Which lines in the records below contain the string "JSON"? List each of them in full.
-*-*-
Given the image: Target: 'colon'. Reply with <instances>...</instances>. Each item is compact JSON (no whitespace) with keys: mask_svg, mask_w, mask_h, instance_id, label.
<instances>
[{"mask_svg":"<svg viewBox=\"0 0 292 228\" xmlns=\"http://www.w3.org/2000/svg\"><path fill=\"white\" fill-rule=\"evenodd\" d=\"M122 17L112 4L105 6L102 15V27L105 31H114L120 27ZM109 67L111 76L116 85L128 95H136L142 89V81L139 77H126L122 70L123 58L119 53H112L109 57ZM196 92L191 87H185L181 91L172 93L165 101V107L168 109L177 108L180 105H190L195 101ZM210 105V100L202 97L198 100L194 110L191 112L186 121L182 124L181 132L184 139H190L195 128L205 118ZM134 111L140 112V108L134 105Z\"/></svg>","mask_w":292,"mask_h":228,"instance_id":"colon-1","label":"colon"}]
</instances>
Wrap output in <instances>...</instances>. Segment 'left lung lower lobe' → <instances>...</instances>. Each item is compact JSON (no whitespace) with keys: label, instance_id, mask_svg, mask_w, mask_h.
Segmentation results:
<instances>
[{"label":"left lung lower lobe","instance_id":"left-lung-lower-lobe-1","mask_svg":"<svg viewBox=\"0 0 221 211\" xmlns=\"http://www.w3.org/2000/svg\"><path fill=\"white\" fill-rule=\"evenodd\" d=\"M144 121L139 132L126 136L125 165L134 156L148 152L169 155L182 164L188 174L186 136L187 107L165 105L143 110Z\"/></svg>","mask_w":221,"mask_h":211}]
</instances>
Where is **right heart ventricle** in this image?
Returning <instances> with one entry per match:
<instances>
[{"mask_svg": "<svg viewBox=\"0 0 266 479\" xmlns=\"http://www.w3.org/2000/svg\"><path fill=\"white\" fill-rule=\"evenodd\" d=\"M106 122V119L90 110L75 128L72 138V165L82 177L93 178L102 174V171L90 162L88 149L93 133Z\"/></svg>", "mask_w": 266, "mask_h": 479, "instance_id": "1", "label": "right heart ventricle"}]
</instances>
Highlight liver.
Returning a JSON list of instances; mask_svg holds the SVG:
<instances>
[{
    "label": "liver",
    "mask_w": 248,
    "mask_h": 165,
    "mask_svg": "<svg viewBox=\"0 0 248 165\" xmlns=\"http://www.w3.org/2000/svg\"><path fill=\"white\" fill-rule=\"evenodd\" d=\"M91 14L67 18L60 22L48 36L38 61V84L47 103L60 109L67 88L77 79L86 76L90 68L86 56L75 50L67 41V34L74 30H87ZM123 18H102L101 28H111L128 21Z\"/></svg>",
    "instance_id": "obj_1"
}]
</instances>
-*-*-
Answer below>
Given the image: Target: 'colon'. Reply with <instances>...</instances>. Each item is compact JSON (no whitespace) with keys: mask_svg, mask_w, mask_h, instance_id, label.
Wrap output in <instances>...</instances>. Segment 'left lung lower lobe' → <instances>...</instances>. Each item is compact JSON (no whitespace) with keys: label, instance_id, mask_svg, mask_w, mask_h.
Returning a JSON list of instances; mask_svg holds the SVG:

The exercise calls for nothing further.